Experimental results validate the efficacy of the proposed watermarking scheme. The proposed procedure can embed and detect watermarks in models with complex shapes, for example, a tetrapod. In some experiments, we employed the encoder to create embossed and engraved marks on model surfaces such that quick verification of printed parts is possible. This functionality helps volunteers and hobbyists to share their creations and innovations. Other tests revealed that our method is able to insert watermarks in large curvy layers inside complicated objects. Hence, the watermarks are more resilient to attacks. In the proposed procedure, watermarks are implicitly encoded into G-code programs to protect these valuable properties. Hence, people can distribute their G-code programs to massively produce physical models. We presented three test cases to evaluate the efficiency of the watermark-detection methods. In all the test results, we found that the similarities between extracted and embedded watermarks are high even though the models had gone through digital-to-analog and analog-to-digital conversions. With these experiments, we showed that both the encoder and the decoder achieve the target goals of this research.
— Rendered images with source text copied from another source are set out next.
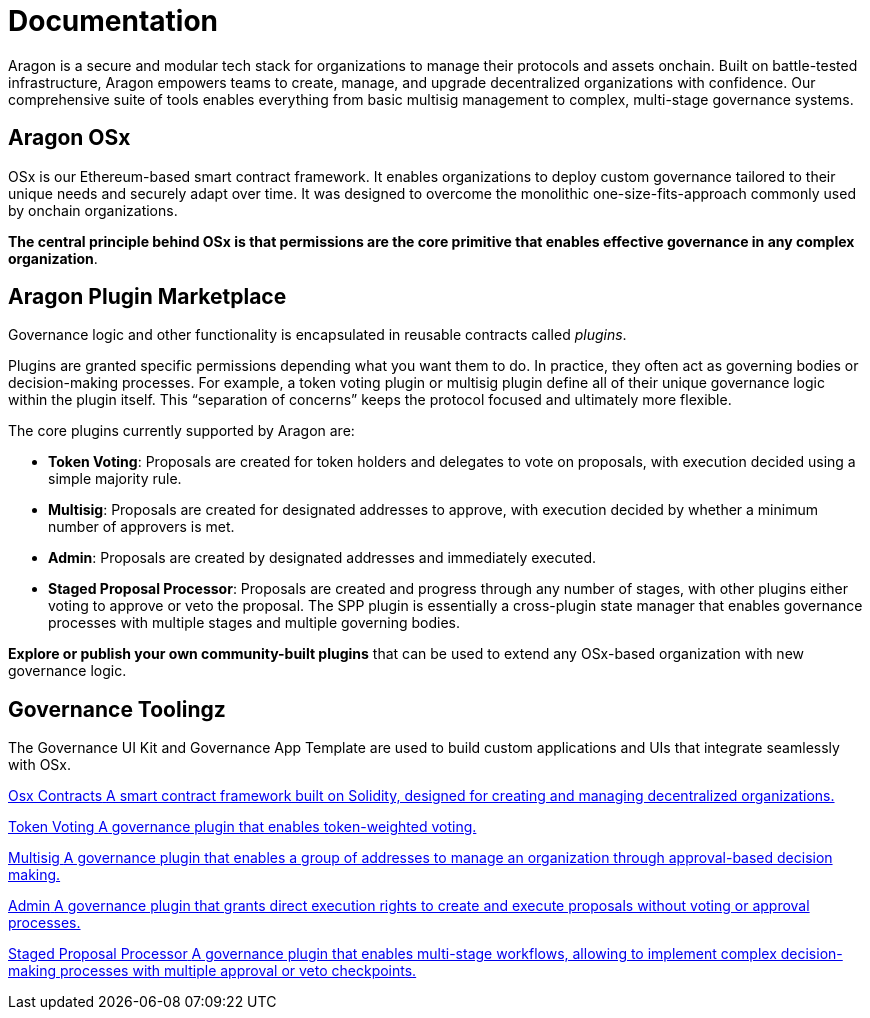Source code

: = Documentation

Aragon is a secure and modular tech stack for organizations to manage their protocols and assets onchain. Built on battle-tested infrastructure, Aragon empowers teams to create, manage, and upgrade decentralized organizations with confidence. Our comprehensive suite of tools enables everything from basic multisig management to complex, multi-stage governance systems.


== Aragon OSx

OSx is our Ethereum-based smart contract framework. It enables organizations to deploy custom governance tailored to their unique needs and securely adapt over time. It was designed to overcome the monolithic one-size-fits-approach commonly used by onchain organizations.

**The central principle behind OSx is that permissions are the core primitive that enables effective governance in any complex organization**.

== Aragon Plugin Marketplace

Governance logic and other functionality is encapsulated in reusable contracts called _plugins_.

Plugins are granted specific permissions depending what you want them to do. In practice, they often act as governing bodies or decision-making processes. For example, a token voting plugin or multisig plugin define all of their unique governance logic within the plugin itself. This “separation of concerns” keeps the protocol focused and ultimately more flexible.

The core plugins currently supported by Aragon are:

  * *Token Voting*: Proposals are created for token holders and delegates to vote on proposals, with execution decided using a simple majority rule.

  * *Multisig*: Proposals are created for designated addresses to approve, with execution decided by whether a minimum number of approvers is met.

  * *Admin*: Proposals are created by designated addresses and immediately executed.

  * *Staged Proposal Processor*: Proposals are created and progress through any number of stages, with other plugins either voting to approve or veto the proposal. The SPP plugin is essentially a cross-plugin state manager that enables governance processes with multiple stages and multiple governing bodies.


**Explore or publish your own community-built plugins** that can be used to extend any OSx-based organization with new governance logic.


[.card-section]

== Governance Toolingz

The Governance UI Kit and Governance App Template are used to build custom applications and UIs that integrate seamlessly with OSx. 

[.card-section.card-section-2col]
====
[.card.card-primary.card-contracts]
--
xref:osx-contracts::index.adoc[[.card-title]#Osx Contracts# [.card-body]#pass:q[A smart contract framework built on Solidity, designed for creating and managing decentralized organizations.]#]
--
====

[.card.card-secondary.card-token-voting]
--
xref:token-voting::index.adoc[[.card-title]#Token Voting# [.card-body]#pass:q[A governance plugin that enables token-weighted voting.]#]
--

[.card.card-secondary.card-multisig]
--
xref:multisig::index.adoc[[.card-title]#Multisig# [.card-body]#pass:q[A governance plugin that enables a group of addresses to manage an organization through approval-based decision making.]#]
--

[.card.card-secondary.card-admin]
--
xref:admin::index.adoc[[.card-title]#Admin# [.card-body]#pass:q[A governance plugin that grants direct execution rights to create and execute proposals without voting or approval processes.]#]
--

[.card.card-secondary.card-spp]
--
xref:spp::index.adoc[[.card-title]#Staged Proposal Processor# [.card-body]#pass:q[A governance plugin that enables multi-stage workflows, allowing to implement complex decision-making processes with multiple approval or veto checkpoints.]#]
--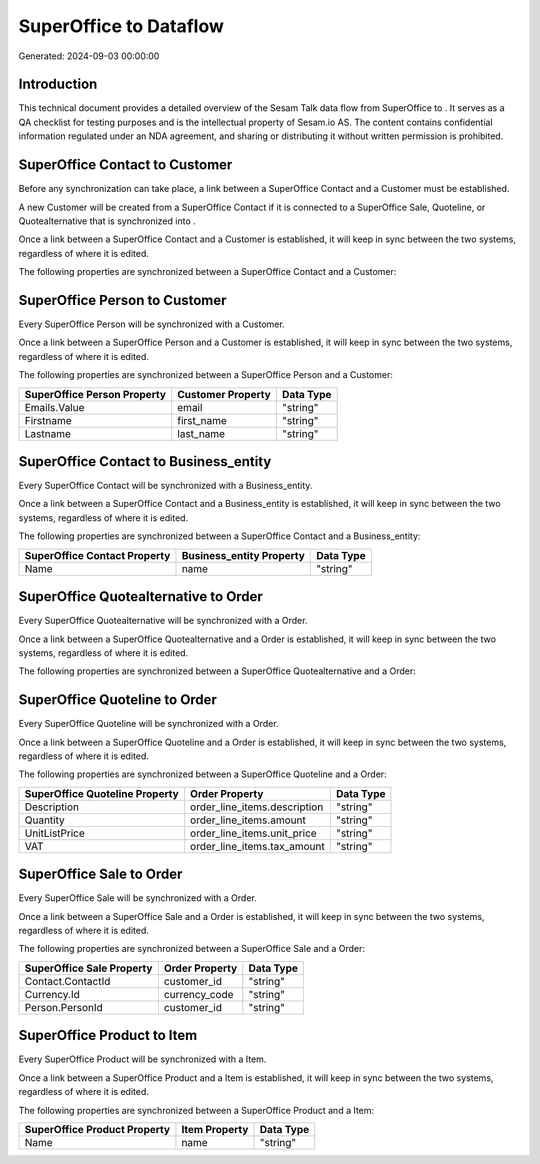 ========================
SuperOffice to  Dataflow
========================

Generated: 2024-09-03 00:00:00

Introduction
------------

This technical document provides a detailed overview of the Sesam Talk data flow from SuperOffice to . It serves as a QA checklist for testing purposes and is the intellectual property of Sesam.io AS. The content contains confidential information regulated under an NDA agreement, and sharing or distributing it without written permission is prohibited.

SuperOffice Contact to  Customer
--------------------------------
Before any synchronization can take place, a link between a SuperOffice Contact and a  Customer must be established.

A new  Customer will be created from a SuperOffice Contact if it is connected to a SuperOffice Sale, Quoteline, or Quotealternative that is synchronized into .

Once a link between a SuperOffice Contact and a  Customer is established, it will keep in sync between the two systems, regardless of where it is edited.

The following properties are synchronized between a SuperOffice Contact and a  Customer:

.. list-table::
   :header-rows: 1

   * - SuperOffice Contact Property
     -  Customer Property
     -  Data Type


SuperOffice Person to  Customer
-------------------------------
Every SuperOffice Person will be synchronized with a  Customer.

Once a link between a SuperOffice Person and a  Customer is established, it will keep in sync between the two systems, regardless of where it is edited.

The following properties are synchronized between a SuperOffice Person and a  Customer:

.. list-table::
   :header-rows: 1

   * - SuperOffice Person Property
     -  Customer Property
     -  Data Type
   * - Emails.Value
     - email
     - "string"
   * - Firstname
     - first_name
     - "string"
   * - Lastname
     - last_name
     - "string"


SuperOffice Contact to  Business_entity
---------------------------------------
Every SuperOffice Contact will be synchronized with a  Business_entity.

Once a link between a SuperOffice Contact and a  Business_entity is established, it will keep in sync between the two systems, regardless of where it is edited.

The following properties are synchronized between a SuperOffice Contact and a  Business_entity:

.. list-table::
   :header-rows: 1

   * - SuperOffice Contact Property
     -  Business_entity Property
     -  Data Type
   * - Name
     - name
     - "string"


SuperOffice Quotealternative to  Order
--------------------------------------
Every SuperOffice Quotealternative will be synchronized with a  Order.

Once a link between a SuperOffice Quotealternative and a  Order is established, it will keep in sync between the two systems, regardless of where it is edited.

The following properties are synchronized between a SuperOffice Quotealternative and a  Order:

.. list-table::
   :header-rows: 1

   * - SuperOffice Quotealternative Property
     -  Order Property
     -  Data Type


SuperOffice Quoteline to  Order
-------------------------------
Every SuperOffice Quoteline will be synchronized with a  Order.

Once a link between a SuperOffice Quoteline and a  Order is established, it will keep in sync between the two systems, regardless of where it is edited.

The following properties are synchronized between a SuperOffice Quoteline and a  Order:

.. list-table::
   :header-rows: 1

   * - SuperOffice Quoteline Property
     -  Order Property
     -  Data Type
   * - Description
     - order_line_items.description
     - "string"
   * - Quantity
     - order_line_items.amount
     - "string"
   * - UnitListPrice
     - order_line_items.unit_price
     - "string"
   * - VAT
     - order_line_items.tax_amount
     - "string"


SuperOffice Sale to  Order
--------------------------
Every SuperOffice Sale will be synchronized with a  Order.

Once a link between a SuperOffice Sale and a  Order is established, it will keep in sync between the two systems, regardless of where it is edited.

The following properties are synchronized between a SuperOffice Sale and a  Order:

.. list-table::
   :header-rows: 1

   * - SuperOffice Sale Property
     -  Order Property
     -  Data Type
   * - Contact.ContactId
     - customer_id
     - "string"
   * - Currency.Id
     - currency_code
     - "string"
   * - Person.PersonId
     - customer_id
     - "string"


SuperOffice Product to  Item
----------------------------
Every SuperOffice Product will be synchronized with a  Item.

Once a link between a SuperOffice Product and a  Item is established, it will keep in sync between the two systems, regardless of where it is edited.

The following properties are synchronized between a SuperOffice Product and a  Item:

.. list-table::
   :header-rows: 1

   * - SuperOffice Product Property
     -  Item Property
     -  Data Type
   * - Name
     - name
     - "string"

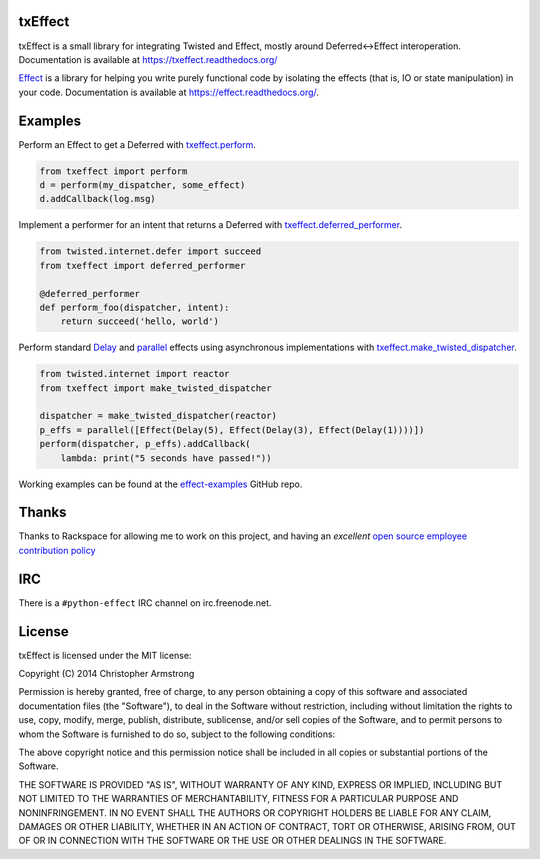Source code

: txEffect
========

.. image:: https://travis-ci.org/python-effect/txeffect.svg?branch=master
    :target: https://travis-ci.org/python-effect/txeffect

txEffect is a small library for integrating Twisted and Effect, mostly
around Deferred<->Effect interoperation. Documentation is available at
https://txeffect.readthedocs.org/

`Effect`_ is a library for helping you write purely functional code by
isolating the effects (that is, IO or state manipulation) in your code.
Documentation is available at https://effect.readthedocs.org/.

.. _`Effect`: https://github.com/python-effect/effect


Examples
========

Perform an Effect to get a Deferred with `txeffect.perform`_.

.. _`txeffect.perform`: http://txeffect.readthedocs.org/en/latest/api/txeffect.html#txeffect.perform

.. code:: python

    from txeffect import perform
    d = perform(my_dispatcher, some_effect)
    d.addCallback(log.msg)

Implement a performer for an intent that returns a Deferred with
`txeffect.deferred_performer`_.

.. _`txeffect.deferred_performer`: http://txeffect.readthedocs.org/en/latest/api/txeffect.html#txeffect.deferred_performer

.. code:: python

    from twisted.internet.defer import succeed
    from txeffect import deferred_performer

    @deferred_performer
    def perform_foo(dispatcher, intent):
        return succeed('hello, world')

Perform standard `Delay`_ and `parallel`_ effects using asynchronous
implementations with `txeffect.make_twisted_dispatcher`_.

.. _`Delay`: http://effect.readthedocs.org/en/latest/api/effect.html#effect.Delay
.. _`parallel`: http://effect.readthedocs.org/en/latest/api/effect.html#effect.parallel
.. _`txeffect.make_twisted_dispatcher`: http://txeffect.readthedocs.org/en/latest/api/txeffect.html#txeffect.make_twisted_dispatcher

.. code:: python

    from twisted.internet import reactor
    from txeffect import make_twisted_dispatcher

    dispatcher = make_twisted_dispatcher(reactor)
    p_effs = parallel([Effect(Delay(5), Effect(Delay(3), Effect(Delay(1))))])
    perform(dispatcher, p_effs).addCallback(
        lambda: print("5 seconds have passed!"))


Working examples can be found at the `effect-examples`_ GitHub repo.

.. _`effect-examples`: https://github.com/python-effect/effect-examples


Thanks
======

Thanks to Rackspace for allowing me to work on this project, and having an
*excellent* `open source employee contribution policy`_

.. _`open source employee contribution policy`: https://www.rackspace.com/blog/rackspaces-policy-on-contributing-to-open-source/


IRC
===

There is a ``#python-effect`` IRC channel on irc.freenode.net.

License
=======

txEffect is licensed under the MIT license:

Copyright (C) 2014 Christopher Armstrong

Permission is hereby granted, free of charge, to any person obtaining a copy of
this software and associated documentation files (the "Software"), to deal in
the Software without restriction, including without limitation the rights to
use, copy, modify, merge, publish, distribute, sublicense, and/or sell copies of
the Software, and to permit persons to whom the Software is furnished to do so,
subject to the following conditions:

The above copyright notice and this permission notice shall be included in all
copies or substantial portions of the Software.

THE SOFTWARE IS PROVIDED "AS IS", WITHOUT WARRANTY OF ANY KIND, EXPRESS OR
IMPLIED, INCLUDING BUT NOT LIMITED TO THE WARRANTIES OF MERCHANTABILITY, FITNESS
FOR A PARTICULAR PURPOSE AND NONINFRINGEMENT. IN NO EVENT SHALL THE AUTHORS OR
COPYRIGHT HOLDERS BE LIABLE FOR ANY CLAIM, DAMAGES OR OTHER LIABILITY, WHETHER
IN AN ACTION OF CONTRACT, TORT OR OTHERWISE, ARISING FROM, OUT OF OR IN
CONNECTION WITH THE SOFTWARE OR THE USE OR OTHER DEALINGS IN THE SOFTWARE.


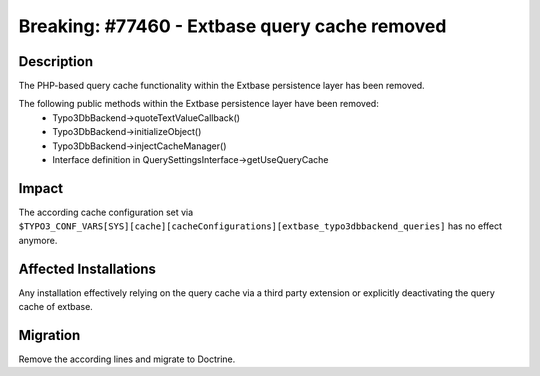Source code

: ==============================================
Breaking: #77460 - Extbase query cache removed
==============================================

Description
===========

The PHP-based query cache functionality within the Extbase persistence layer has been removed.

The following public methods within the Extbase persistence layer have been removed:
 * Typo3DbBackend->quoteTextValueCallback()
 * Typo3DbBackend->initializeObject()
 * Typo3DbBackend->injectCacheManager()
 * Interface definition in QuerySettingsInterface->getUseQueryCache


Impact
======

The according cache configuration set via ``$TYPO3_CONF_VARS[SYS][cache][cacheConfigurations][extbase_typo3dbbackend_queries]`` has no effect anymore.


Affected Installations
======================

Any installation effectively relying on the query cache via a third party extension or explicitly deactivating the query cache of extbase.


Migration
=========

Remove the according lines and migrate to Doctrine.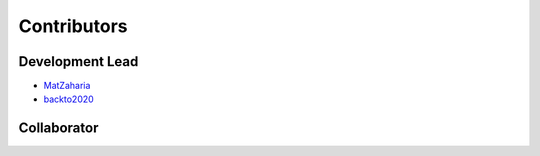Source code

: Contributors
==========================================

Development Lead
----------------

* `MatZaharia <https://github.com/MatZaharia>`_
* `backto2020 <https://github.com/backto2020>`_

Collaborator
------------

|islab| |jysw| |mit| |sutd| |sysu|

.. |islab| image:: ./source/islab.svg
    :height: 0.97222in
    
.. |jysw| image:: ./source/jysw.jpg
    :height: 0.97222in

.. |mit| image:: ./source/MIT.png
    :height: 0.97222in

.. |sutd| image:: ./source/sutd.png
    :height: 0.97222in
    
.. |sysu| image:: ./source/sysu.svg
    :height: 0.97222in

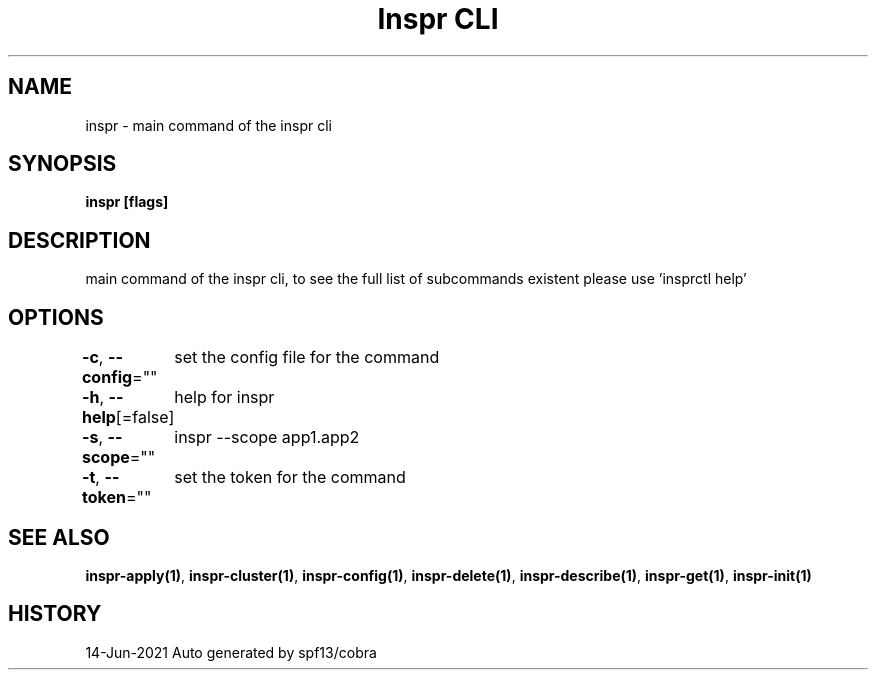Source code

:.nh
.TH "Inspr CLI" "1" "Jun 2021" "Auto generated by spf13/cobra" ""

.SH NAME
.PP
inspr \- main command of the inspr cli


.SH SYNOPSIS
.PP
\fBinspr [flags]\fP


.SH DESCRIPTION
.PP
main command of the inspr cli, to see the full list of subcommands existent please use 'insprctl help'


.SH OPTIONS
.PP
\fB\-c\fP, \fB\-\-config\fP=""
	set the config file for the command

.PP
\fB\-h\fP, \fB\-\-help\fP[=false]
	help for inspr

.PP
\fB\-s\fP, \fB\-\-scope\fP=""
	inspr  \-\-scope app1.app2

.PP
\fB\-t\fP, \fB\-\-token\fP=""
	set the token for the command


.SH SEE ALSO
.PP
\fBinspr\-apply(1)\fP, \fBinspr\-cluster(1)\fP, \fBinspr\-config(1)\fP, \fBinspr\-delete(1)\fP, \fBinspr\-describe(1)\fP, \fBinspr\-get(1)\fP, \fBinspr\-init(1)\fP


.SH HISTORY
.PP
14\-Jun\-2021 Auto generated by spf13/cobra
The proposed watermarking process is performed in a voxel space. It invokes several specialized algorithms, including the SOM method, distance field computation, volume rendering, and virtual manufacturing procedures. These techniques possess potential applications in 3D modelling, 4D printing, and compliance mechanism creation. We plan to apply these algorithms in our future work to develop advanced modeling tools and mechanical facilities.